Max Keiser prophezeit 800.000-Dollar-Bitcoin durch ‚Bond-Apokalypse‘ – Märkte im Blick auf 93.000 Dollar
Zum Zeitpunkt der Erstellung dieses Artikels lag Bitcoin (BTC) knapp unter 103.000 Dollar, nach einem Rückgang von 4 % innerhalb von 24 Stunden. Doch Max Keiser deutet diese Volatilität als bloßes Vorbeben vor einem gewaltigen Anstieg auf 800.000 Dollar.
In einem Gespräch mit Isabella Santos vom Bitcoin Magazine behauptete der legendäre BTC-Prophett, dass die Rendite der 10-jährigen japanischen Staatsanleihen (JGB) der „Angelpunkt“ sei, der einen finanziellen Kollaps auslösen und Bitcoins epische Mondmission einleiten könnte.
Der Weg zu 800.000 Dollar
Im Interview skizzierte der Bitcoin-Bulle ein apokalyptisches Szenario, das zu einem astronomischen Preisanstieg der führenden Kryptowährung führen könnte:
„Es gibt einen Datenpunkt, der der Angelpunkt des gesamten globalen Finanzsystems ist… Es ist der Zinssatz der 10-jährigen japanischen Anleihe“, verkündete Keiser.
Aktuell liegt die Rendite bei etwa 3,5 %. Sollte sie weiter steigen, warnte der Marktbeobachter, könnte dies zum Zusammenbruch des jahrzehntelangen „Yen-Carry-Trades“ führen, bei dem Wall-Street-Akteure sich günstige Yen-Darlehen beschafften, um spekulative Investitionen zu finanzieren.
„Die japanische Wirtschaft wird gezwungen sein, US-Staatsanleihen zu verkaufen, um stabil zu bleiben. Dies würde ein Domino-Ereignis auslösen, was ich als ‚Bond-Apokalypse‘ bezeichne – einen Crash des globalen Anleihenmarktes.“
Er betonte, dass in einem solchen Fall Billionen von Dollar aus den kollabierenden Staatsanleihen fliehen und direkt in BTC strömen würden.

Gegebene Informationen =
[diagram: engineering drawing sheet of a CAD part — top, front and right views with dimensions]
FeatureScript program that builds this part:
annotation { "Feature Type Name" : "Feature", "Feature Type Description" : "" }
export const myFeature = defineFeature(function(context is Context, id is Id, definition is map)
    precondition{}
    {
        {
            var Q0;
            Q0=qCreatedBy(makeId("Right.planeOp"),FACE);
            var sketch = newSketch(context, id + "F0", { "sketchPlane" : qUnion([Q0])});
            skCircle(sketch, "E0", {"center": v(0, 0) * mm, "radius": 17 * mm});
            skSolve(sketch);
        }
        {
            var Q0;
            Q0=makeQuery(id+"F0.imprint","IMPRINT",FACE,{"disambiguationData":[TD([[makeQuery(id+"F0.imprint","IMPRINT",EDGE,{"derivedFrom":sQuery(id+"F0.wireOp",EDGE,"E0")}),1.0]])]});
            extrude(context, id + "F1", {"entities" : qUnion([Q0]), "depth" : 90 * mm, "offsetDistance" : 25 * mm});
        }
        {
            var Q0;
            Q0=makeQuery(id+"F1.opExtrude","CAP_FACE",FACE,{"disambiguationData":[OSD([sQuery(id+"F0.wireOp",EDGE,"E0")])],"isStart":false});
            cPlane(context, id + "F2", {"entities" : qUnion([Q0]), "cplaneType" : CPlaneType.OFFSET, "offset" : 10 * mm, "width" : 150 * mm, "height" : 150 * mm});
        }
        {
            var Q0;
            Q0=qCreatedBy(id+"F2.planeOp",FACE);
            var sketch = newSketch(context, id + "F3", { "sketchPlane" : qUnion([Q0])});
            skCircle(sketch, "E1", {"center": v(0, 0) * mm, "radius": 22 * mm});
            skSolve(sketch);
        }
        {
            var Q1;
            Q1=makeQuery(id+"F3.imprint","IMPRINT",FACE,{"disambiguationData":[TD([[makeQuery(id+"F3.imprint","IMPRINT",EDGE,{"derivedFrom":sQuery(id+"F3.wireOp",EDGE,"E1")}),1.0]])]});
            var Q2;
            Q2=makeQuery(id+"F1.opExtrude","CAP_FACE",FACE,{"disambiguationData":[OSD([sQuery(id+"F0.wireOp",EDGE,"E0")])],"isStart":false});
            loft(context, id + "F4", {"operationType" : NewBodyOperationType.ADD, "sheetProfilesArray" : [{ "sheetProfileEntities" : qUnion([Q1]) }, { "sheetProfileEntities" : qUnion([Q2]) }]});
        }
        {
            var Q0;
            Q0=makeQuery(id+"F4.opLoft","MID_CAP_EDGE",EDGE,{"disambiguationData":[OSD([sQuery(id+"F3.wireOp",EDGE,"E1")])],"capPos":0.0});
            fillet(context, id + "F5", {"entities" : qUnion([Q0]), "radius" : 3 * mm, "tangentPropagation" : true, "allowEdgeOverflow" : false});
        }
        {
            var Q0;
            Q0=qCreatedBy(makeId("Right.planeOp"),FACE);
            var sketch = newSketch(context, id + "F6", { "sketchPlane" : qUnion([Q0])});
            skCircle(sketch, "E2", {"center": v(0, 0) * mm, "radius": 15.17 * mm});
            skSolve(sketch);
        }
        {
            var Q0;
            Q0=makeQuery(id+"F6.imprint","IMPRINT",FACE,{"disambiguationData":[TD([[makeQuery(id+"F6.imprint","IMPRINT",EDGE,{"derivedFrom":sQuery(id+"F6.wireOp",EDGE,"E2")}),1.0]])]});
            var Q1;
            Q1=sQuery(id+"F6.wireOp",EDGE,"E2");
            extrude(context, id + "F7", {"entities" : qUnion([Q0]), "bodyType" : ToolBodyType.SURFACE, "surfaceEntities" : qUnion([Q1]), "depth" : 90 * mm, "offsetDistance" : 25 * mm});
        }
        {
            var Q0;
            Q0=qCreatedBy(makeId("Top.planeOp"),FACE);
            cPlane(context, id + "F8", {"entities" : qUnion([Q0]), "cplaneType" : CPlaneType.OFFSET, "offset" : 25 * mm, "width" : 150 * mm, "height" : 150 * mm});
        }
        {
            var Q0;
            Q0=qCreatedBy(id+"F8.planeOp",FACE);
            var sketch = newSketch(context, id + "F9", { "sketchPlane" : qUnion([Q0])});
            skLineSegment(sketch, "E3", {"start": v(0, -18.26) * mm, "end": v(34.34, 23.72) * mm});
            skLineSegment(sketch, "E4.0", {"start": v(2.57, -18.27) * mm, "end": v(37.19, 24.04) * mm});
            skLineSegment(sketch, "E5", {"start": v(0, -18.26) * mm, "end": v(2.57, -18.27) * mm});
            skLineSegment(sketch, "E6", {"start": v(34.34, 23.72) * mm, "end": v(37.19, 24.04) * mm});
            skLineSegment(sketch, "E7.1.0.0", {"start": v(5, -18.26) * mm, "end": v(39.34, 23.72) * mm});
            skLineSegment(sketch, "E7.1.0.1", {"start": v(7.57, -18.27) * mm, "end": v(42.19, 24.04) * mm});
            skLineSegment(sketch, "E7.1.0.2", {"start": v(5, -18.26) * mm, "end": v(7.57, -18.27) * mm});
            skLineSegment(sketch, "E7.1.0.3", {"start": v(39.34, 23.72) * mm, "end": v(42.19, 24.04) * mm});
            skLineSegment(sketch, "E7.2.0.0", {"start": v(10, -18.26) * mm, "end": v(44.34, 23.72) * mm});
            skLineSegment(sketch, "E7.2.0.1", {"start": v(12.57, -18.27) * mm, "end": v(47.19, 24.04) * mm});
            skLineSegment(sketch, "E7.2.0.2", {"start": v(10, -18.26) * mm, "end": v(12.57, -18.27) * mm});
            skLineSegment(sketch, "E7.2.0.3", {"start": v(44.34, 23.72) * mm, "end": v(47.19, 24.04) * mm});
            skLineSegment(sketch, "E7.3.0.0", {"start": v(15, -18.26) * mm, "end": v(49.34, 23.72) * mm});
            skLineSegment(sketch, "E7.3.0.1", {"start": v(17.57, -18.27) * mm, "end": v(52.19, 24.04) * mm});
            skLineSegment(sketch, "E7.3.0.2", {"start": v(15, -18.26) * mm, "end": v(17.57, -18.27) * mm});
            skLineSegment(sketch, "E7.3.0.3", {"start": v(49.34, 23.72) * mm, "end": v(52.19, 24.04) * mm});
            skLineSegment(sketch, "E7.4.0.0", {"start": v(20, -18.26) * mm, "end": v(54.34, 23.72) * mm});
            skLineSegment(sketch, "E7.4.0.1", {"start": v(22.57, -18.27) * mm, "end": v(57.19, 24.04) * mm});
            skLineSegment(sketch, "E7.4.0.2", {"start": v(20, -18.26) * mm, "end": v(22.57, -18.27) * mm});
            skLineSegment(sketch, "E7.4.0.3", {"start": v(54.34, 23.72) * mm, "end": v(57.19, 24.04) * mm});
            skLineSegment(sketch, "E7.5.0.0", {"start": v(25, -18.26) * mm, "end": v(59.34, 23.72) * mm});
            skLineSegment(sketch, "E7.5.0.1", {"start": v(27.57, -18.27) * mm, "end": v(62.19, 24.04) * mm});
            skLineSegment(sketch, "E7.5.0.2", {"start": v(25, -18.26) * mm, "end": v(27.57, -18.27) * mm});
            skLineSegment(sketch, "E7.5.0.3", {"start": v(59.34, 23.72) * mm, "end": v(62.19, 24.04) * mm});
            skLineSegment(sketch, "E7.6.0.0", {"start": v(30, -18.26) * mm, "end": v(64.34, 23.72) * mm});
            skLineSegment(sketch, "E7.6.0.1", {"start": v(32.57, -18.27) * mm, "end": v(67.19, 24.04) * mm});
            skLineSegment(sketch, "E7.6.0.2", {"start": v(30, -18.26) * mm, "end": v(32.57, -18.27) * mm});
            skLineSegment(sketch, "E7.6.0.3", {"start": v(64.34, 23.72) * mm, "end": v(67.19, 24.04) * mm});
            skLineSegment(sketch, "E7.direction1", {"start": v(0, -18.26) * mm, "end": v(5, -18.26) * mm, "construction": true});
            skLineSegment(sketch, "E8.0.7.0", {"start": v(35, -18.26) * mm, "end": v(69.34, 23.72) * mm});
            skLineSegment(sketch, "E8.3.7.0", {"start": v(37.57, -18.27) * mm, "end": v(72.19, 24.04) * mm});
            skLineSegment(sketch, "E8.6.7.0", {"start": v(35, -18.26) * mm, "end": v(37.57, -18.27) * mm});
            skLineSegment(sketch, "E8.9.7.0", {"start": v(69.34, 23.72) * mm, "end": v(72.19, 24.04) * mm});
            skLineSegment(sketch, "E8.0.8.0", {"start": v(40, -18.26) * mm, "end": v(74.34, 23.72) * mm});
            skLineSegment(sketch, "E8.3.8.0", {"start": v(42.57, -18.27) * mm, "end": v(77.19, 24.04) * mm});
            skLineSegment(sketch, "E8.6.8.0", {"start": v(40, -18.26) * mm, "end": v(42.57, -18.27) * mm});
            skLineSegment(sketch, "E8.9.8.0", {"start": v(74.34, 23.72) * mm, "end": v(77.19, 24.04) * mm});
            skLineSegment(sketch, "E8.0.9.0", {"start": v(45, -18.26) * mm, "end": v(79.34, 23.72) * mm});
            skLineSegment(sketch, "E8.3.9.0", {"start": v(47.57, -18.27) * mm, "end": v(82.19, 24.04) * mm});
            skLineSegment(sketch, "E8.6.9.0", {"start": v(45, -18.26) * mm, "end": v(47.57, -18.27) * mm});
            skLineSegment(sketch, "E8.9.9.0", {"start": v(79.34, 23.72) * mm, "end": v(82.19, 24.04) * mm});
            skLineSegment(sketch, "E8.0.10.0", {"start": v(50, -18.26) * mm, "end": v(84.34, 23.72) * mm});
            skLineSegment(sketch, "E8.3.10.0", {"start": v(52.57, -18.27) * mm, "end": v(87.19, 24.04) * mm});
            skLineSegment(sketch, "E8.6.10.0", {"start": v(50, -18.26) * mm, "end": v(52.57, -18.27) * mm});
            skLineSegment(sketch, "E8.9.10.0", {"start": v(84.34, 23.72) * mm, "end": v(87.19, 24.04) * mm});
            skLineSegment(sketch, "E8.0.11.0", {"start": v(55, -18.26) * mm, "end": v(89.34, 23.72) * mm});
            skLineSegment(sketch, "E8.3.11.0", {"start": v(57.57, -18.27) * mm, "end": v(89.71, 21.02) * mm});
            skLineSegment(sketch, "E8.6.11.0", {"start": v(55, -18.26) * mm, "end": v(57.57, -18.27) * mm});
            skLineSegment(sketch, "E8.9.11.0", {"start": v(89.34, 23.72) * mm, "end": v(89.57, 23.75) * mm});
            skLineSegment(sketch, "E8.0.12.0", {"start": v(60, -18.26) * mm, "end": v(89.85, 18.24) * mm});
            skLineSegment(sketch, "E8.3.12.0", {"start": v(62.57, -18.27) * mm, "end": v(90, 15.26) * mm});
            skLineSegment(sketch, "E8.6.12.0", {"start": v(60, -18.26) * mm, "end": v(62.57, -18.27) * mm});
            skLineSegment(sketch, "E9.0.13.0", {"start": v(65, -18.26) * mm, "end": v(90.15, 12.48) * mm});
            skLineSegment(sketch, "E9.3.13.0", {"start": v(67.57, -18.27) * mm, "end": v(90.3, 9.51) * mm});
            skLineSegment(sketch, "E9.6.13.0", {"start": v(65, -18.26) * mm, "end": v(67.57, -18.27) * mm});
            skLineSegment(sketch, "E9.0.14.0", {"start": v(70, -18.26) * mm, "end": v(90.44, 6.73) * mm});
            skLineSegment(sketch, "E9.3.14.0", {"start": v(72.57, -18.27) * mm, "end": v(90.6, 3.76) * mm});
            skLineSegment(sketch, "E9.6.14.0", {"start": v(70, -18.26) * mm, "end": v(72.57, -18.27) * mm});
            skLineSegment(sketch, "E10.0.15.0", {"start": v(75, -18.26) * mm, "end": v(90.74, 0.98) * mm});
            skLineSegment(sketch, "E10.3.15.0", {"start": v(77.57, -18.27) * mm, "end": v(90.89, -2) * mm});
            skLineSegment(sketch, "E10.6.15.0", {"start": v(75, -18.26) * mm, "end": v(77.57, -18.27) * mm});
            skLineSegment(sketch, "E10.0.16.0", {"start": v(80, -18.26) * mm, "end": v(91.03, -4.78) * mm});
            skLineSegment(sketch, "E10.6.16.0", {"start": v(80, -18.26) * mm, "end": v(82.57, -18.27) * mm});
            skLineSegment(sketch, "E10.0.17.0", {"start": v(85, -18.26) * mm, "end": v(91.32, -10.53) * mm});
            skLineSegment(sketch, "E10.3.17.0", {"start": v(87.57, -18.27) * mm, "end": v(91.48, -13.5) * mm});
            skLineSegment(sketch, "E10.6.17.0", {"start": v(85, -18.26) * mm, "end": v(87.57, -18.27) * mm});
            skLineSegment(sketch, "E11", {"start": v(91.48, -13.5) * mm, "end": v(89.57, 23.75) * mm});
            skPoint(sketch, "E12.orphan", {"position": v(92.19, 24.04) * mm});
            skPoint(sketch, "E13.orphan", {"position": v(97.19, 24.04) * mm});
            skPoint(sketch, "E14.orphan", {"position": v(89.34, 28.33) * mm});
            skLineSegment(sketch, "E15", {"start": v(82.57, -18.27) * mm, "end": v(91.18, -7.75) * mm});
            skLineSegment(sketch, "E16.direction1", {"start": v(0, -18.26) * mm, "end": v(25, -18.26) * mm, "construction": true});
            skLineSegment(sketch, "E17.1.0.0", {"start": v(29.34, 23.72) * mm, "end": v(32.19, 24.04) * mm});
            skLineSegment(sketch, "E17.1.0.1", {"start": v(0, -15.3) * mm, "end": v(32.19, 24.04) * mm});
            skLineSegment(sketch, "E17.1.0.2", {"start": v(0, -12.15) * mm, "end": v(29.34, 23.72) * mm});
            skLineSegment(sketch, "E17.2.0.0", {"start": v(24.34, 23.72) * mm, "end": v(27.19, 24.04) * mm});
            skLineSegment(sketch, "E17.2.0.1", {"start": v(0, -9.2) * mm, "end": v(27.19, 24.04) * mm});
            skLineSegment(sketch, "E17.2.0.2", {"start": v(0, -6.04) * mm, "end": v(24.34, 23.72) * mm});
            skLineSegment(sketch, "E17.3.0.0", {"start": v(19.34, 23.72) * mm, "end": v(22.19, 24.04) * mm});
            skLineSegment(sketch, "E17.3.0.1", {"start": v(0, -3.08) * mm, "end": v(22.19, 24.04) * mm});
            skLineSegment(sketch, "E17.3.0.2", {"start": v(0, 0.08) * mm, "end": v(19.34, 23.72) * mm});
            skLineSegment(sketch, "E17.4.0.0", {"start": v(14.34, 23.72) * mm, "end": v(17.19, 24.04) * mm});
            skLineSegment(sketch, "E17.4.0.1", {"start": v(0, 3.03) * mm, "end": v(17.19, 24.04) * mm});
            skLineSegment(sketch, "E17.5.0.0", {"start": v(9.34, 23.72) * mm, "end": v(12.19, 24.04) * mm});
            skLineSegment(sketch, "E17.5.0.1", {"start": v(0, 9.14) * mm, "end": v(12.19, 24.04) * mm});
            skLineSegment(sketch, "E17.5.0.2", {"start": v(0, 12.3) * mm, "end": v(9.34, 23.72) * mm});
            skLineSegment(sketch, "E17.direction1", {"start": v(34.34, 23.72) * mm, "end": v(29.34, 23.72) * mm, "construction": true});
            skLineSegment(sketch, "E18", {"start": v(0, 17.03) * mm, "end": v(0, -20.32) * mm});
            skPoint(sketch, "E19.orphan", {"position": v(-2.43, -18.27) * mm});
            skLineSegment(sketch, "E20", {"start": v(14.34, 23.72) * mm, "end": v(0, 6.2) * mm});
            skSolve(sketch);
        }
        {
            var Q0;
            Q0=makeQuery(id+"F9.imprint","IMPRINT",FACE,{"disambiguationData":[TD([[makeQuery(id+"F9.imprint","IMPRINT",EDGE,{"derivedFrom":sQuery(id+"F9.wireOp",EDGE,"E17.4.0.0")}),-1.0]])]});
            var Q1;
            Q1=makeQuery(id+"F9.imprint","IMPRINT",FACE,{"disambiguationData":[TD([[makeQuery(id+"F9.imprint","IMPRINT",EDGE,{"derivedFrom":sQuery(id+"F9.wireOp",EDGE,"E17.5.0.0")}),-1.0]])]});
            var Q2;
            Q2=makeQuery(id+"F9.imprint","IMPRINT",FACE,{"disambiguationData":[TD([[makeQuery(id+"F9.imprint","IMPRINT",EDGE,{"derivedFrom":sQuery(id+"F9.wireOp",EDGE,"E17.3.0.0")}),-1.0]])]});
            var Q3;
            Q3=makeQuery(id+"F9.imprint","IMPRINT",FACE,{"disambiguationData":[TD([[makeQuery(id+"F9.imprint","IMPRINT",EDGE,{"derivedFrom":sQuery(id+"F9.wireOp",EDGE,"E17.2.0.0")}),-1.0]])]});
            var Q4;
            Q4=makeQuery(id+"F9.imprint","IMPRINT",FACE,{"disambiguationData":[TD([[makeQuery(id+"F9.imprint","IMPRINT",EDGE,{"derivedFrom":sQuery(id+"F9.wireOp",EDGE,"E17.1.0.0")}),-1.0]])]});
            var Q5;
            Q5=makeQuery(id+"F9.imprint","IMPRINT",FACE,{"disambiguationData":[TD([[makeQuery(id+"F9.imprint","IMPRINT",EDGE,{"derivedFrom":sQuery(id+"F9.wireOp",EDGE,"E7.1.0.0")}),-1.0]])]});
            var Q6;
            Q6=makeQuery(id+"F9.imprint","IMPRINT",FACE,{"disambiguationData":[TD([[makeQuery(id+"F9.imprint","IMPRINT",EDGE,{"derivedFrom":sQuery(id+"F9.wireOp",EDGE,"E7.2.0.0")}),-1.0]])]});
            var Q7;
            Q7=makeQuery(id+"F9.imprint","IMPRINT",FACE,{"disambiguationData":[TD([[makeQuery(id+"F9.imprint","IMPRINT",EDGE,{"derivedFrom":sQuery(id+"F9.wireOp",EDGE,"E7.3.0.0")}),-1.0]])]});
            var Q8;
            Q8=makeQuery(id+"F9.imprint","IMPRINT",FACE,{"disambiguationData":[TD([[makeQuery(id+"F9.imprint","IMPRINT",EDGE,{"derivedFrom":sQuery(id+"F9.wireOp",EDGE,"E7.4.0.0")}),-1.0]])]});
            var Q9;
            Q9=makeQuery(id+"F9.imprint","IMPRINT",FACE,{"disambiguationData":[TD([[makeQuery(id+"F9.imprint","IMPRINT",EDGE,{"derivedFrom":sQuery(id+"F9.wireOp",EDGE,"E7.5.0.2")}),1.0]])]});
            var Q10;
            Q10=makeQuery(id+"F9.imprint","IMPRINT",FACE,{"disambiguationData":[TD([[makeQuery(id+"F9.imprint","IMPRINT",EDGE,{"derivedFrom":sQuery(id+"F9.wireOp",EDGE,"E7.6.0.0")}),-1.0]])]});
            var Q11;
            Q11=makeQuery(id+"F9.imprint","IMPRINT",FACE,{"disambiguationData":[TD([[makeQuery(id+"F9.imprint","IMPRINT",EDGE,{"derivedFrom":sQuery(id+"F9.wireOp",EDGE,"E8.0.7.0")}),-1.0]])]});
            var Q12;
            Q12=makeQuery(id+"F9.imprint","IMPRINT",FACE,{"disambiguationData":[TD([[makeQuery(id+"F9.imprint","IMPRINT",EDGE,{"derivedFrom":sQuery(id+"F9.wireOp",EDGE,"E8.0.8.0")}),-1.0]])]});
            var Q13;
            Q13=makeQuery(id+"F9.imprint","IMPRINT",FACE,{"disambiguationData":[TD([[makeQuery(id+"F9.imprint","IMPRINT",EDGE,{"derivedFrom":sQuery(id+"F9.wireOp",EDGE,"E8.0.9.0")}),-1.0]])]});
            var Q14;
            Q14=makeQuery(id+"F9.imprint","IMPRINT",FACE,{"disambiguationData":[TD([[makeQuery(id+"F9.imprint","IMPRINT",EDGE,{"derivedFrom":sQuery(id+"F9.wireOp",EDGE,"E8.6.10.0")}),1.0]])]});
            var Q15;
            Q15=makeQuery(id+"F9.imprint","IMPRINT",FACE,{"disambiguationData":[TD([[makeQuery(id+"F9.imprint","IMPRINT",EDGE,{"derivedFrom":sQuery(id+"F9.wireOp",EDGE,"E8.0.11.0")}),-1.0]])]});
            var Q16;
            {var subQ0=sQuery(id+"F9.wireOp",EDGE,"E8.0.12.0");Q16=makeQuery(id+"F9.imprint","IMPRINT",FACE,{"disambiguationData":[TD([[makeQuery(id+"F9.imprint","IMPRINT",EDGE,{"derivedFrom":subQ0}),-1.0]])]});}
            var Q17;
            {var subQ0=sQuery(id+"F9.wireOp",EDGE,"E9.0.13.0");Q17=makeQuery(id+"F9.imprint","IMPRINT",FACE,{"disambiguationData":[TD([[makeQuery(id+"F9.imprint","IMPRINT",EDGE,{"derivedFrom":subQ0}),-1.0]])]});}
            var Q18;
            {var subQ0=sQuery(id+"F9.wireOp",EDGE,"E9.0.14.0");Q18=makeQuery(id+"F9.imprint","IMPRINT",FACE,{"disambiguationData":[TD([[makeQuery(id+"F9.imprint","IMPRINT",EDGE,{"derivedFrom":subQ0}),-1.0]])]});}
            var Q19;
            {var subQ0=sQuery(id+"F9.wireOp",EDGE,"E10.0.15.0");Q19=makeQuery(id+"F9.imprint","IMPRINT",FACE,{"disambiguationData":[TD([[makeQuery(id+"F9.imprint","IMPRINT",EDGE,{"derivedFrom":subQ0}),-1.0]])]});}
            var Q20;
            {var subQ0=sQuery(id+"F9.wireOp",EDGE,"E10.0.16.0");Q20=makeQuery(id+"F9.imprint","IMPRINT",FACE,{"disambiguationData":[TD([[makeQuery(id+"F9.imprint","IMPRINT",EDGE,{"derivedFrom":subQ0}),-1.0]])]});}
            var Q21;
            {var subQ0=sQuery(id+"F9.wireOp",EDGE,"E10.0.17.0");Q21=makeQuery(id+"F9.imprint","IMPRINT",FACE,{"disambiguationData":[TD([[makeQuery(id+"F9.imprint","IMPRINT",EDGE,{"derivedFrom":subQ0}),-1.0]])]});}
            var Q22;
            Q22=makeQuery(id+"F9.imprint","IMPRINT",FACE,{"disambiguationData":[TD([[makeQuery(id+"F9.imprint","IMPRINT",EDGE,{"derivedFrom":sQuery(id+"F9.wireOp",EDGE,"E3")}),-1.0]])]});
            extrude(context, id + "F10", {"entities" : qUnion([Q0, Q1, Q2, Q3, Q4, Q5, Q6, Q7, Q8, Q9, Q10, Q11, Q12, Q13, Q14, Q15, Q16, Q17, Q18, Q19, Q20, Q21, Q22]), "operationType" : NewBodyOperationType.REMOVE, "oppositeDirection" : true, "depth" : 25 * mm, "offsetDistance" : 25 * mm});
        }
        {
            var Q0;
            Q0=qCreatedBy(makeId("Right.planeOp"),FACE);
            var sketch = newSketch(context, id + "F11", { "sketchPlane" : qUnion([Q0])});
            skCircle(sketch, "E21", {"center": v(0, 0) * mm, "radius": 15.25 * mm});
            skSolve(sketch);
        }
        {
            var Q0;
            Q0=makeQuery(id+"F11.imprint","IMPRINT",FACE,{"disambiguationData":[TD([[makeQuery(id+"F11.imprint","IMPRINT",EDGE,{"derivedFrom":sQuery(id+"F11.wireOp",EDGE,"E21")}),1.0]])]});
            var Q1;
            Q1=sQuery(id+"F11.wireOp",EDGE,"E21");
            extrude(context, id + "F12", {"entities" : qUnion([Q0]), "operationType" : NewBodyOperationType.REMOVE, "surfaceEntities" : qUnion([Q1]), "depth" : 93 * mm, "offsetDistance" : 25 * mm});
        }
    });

Arbeitsauftrag = Wie hoch liegt laut dem Text über Max Keisers Bitcoin-Prognose die Rendite der 10-jährigen japanischen Staatsanleihe aktuell? Stützen Sie sich ausschließlich auf den Text.

Erwartete Antwort = Sie liegt bei etwa 3,5 %.